Review of Mastering Digital Black and White

I’m now through with the second book that I recently bought in order to learn more about digital methods for creating good black-and-white photographs. The review of the first one can be found here and today I will talk about Mastering Digital Black and White / A Photographer’s Guide to High Quality Black-and-White Imaging and Printing by Amadou Diallo.

Mastering Digital Black and White by Amadou Diallo

Let me start off by saying that this is a good book. But, and this is a big “but,” the book has little to do with black-and-white photography. Whereas the book by John Beardsworth spent more than half of its pages teaching me general things about image composition, the book by Amadou Diallo spends about 80% of its pages on technical things like tuning Photoshop, calibrating my monitor, etc. Don’t get me wrong, these are all extremely important things that everyone should know, but they simply don’t belong in a book about black and white photography! No one in this day and age starts out immediately with black-and-white photography. We all learn photography, composition and basic Photoshop editing in color. At some point we want to experiment with black-and-white, and we do not need all this stuff repeated in a text about black-and-white!

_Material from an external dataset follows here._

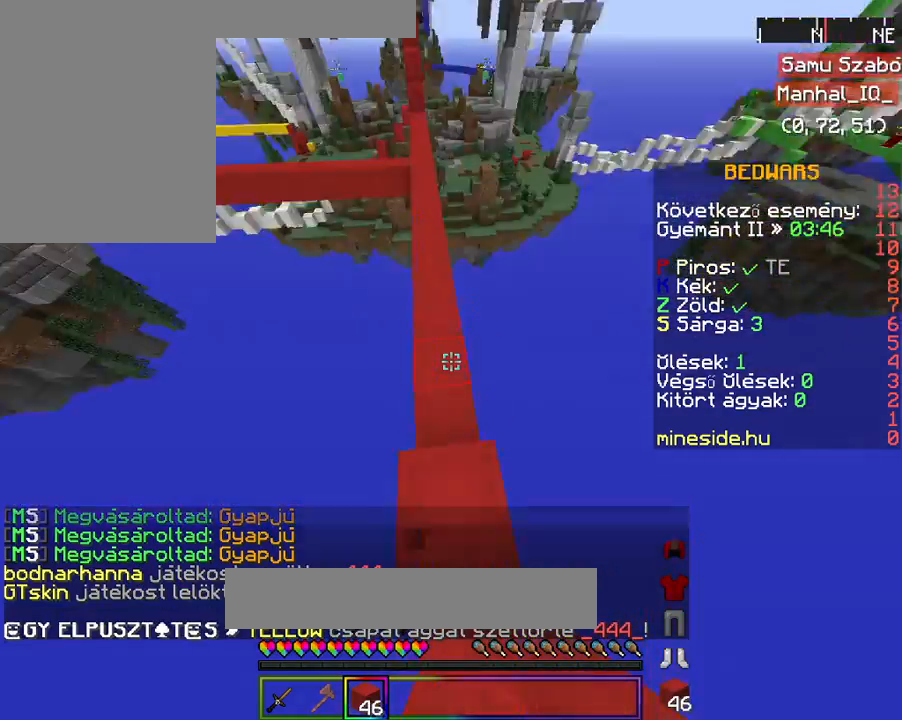
{"keys": ["a", "space", "w"], "mouse": ["right"], "events": [[33, "mouse_right", "up"], [433, "a", "down"], [433, "mouse_right", "down"]]}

But enough ranting! Who is this book for? It’s definitely for the technically oriented photographer, someone who does not care or already has mastered the creative and artistic part of photography and who is looking to understand the ins and outs of the digital process. If you are just starting with digital, you should probably look somewhere else for help. If you’ve already read a bit about JPG vs. RAW, color spaces and profiles, linearization of your ink-jet printer and so on, then this book will be on your level, but I think that there are better texts out there, (different texts for different topics) that treat each topic with the necessary depth and breath. What Amadou Dialo has done is survey these topics and illustrate them with CS3 dialogs.

The book starts out with a black-and-white gallery of about 30 images, which I found good, but not as inspiring as images by others. The print quality of the images in this book is average at best.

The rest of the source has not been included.